California teenagers allowed to receive COVID-19 shot without parental agreement
San Francisco, California – According to a bill announced this week by state Sen. Scott Wiener, children aged 12 and up in California would be allowed to get the COVID-19 shot, which is approved by the Food and Drug Administration and the Advisory Committee on Immunization Practices of the Centers for Disease Control and Prevention, without parental consent.
Young people in California currently have the right to get some medical treatment without a parent’s agreement, including the HPV and hepatitis B vaccinations, as well as reproductive and mental health care. According to Wiener, the COVID vaccine should be no different.
“COVID-19 is a deadly virus for the unvaccinated, and it’s unconscionable for teens to be blocked from the vaccine because a parent either refuses or cannot take their child to a vaccination site,” Wiener said in a press release.
Under the current state law, young people are allowed to receive vaccines against sexually transmissible diseases, and with the new bill, they’ll be able not only to get the COVID-19 shot without parental agreement but also to receive the measles vaccine.

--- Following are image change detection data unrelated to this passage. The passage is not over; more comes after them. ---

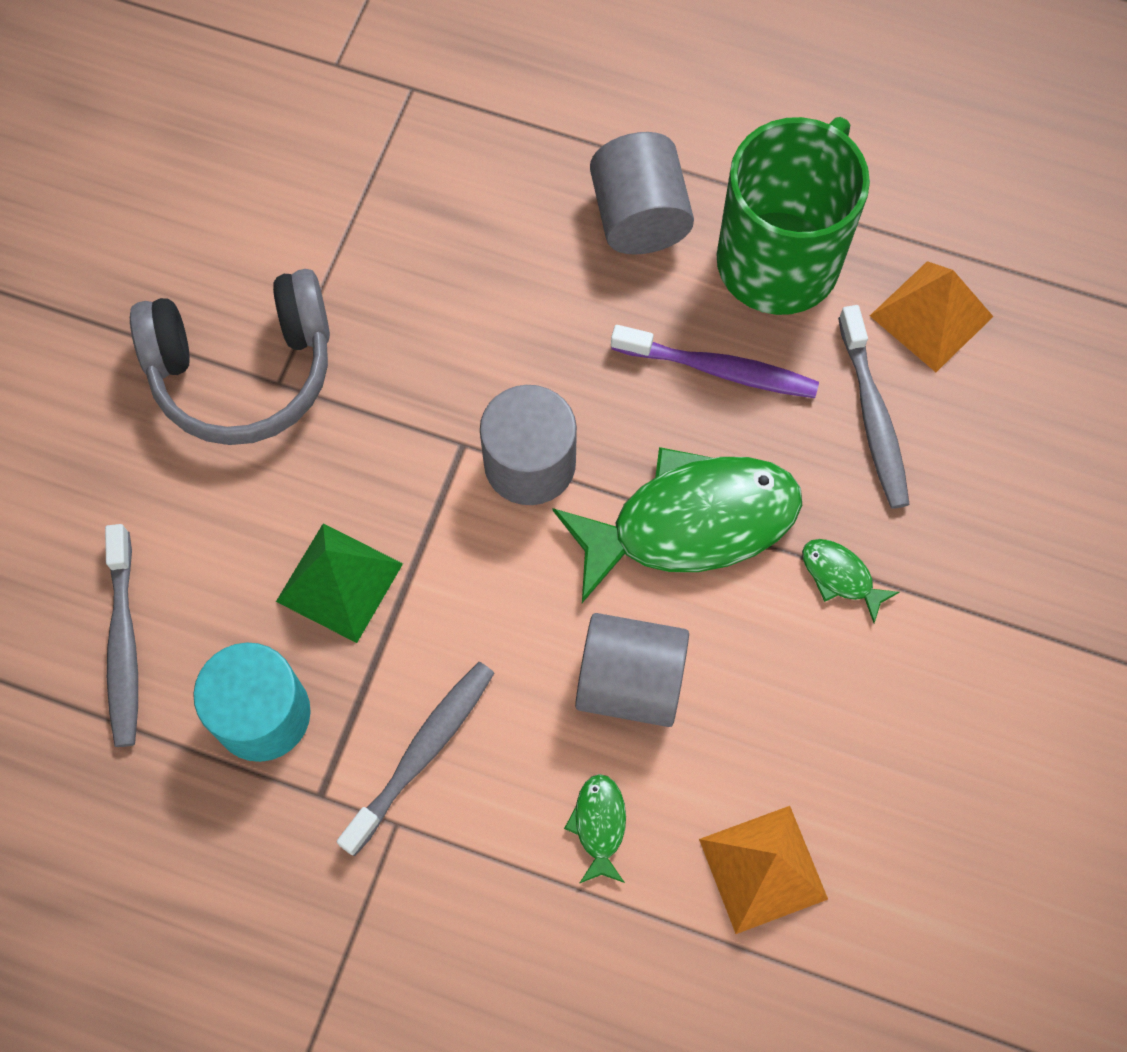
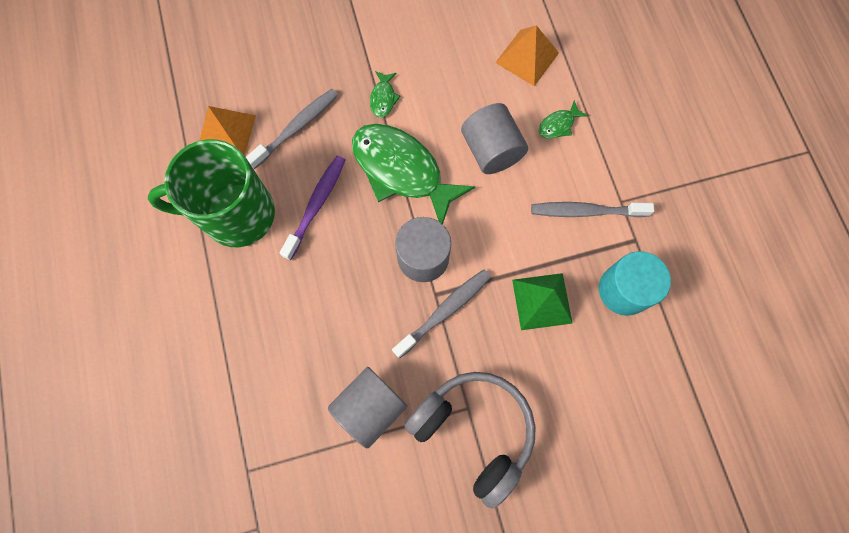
camera: 125 degrees left, 5 degrees up
grey toothbrush [105,524,138,747] -> grey toothbrush moved to [392,270,491,358]
grey cylinder [590,132,694,255] -> grey cylinder moved to [328,367,407,449]
purple toothbrush [611,325,819,398] -> purple toothbrush turned 45 degrees clockwise [280,156,345,260]

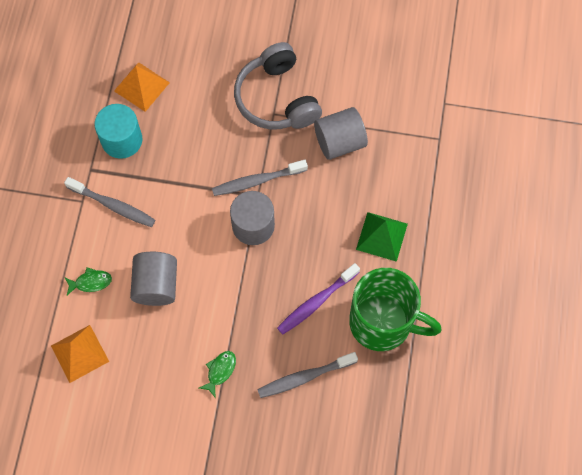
camera: 155 degrees left, 5 degrees down
orange pyramid [199,106,256,156] -> orange pyramid moved to [114,62,170,112]
green fish [352,124,475,224] -> none
green pyramid [512,273,573,330] -> green pyramid moved to [356,212,408,262]

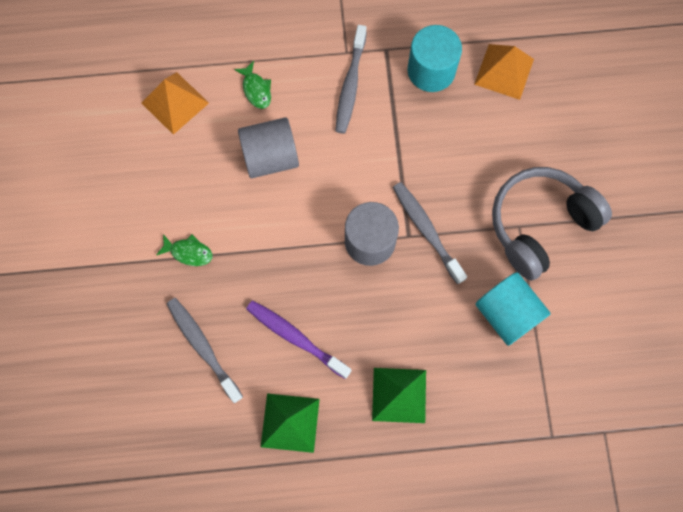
camera: 75 degrees right, 5 degrees up
grey cylinder [314,107,368,160] -> turquoise cylinder [476,272,551,346]
green mug [349,268,442,351] -> green pyramid [261,393,320,453]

Young people in other states, such as Alabama, Oregon, Rhode Island, South Carolina, and Washington, D.C., are already allowed to get vaccinated without their parents’ permission.
“Our San Francisco teens have some of the highest COVID-19 vaccination rates in the state and nation with more than 90 percent fully vaccinated, and they are now getting boosted. This age group has been a critical part of our response to ending the pandemic,” San Francisco Director of Health Dr. Grant Colfax said.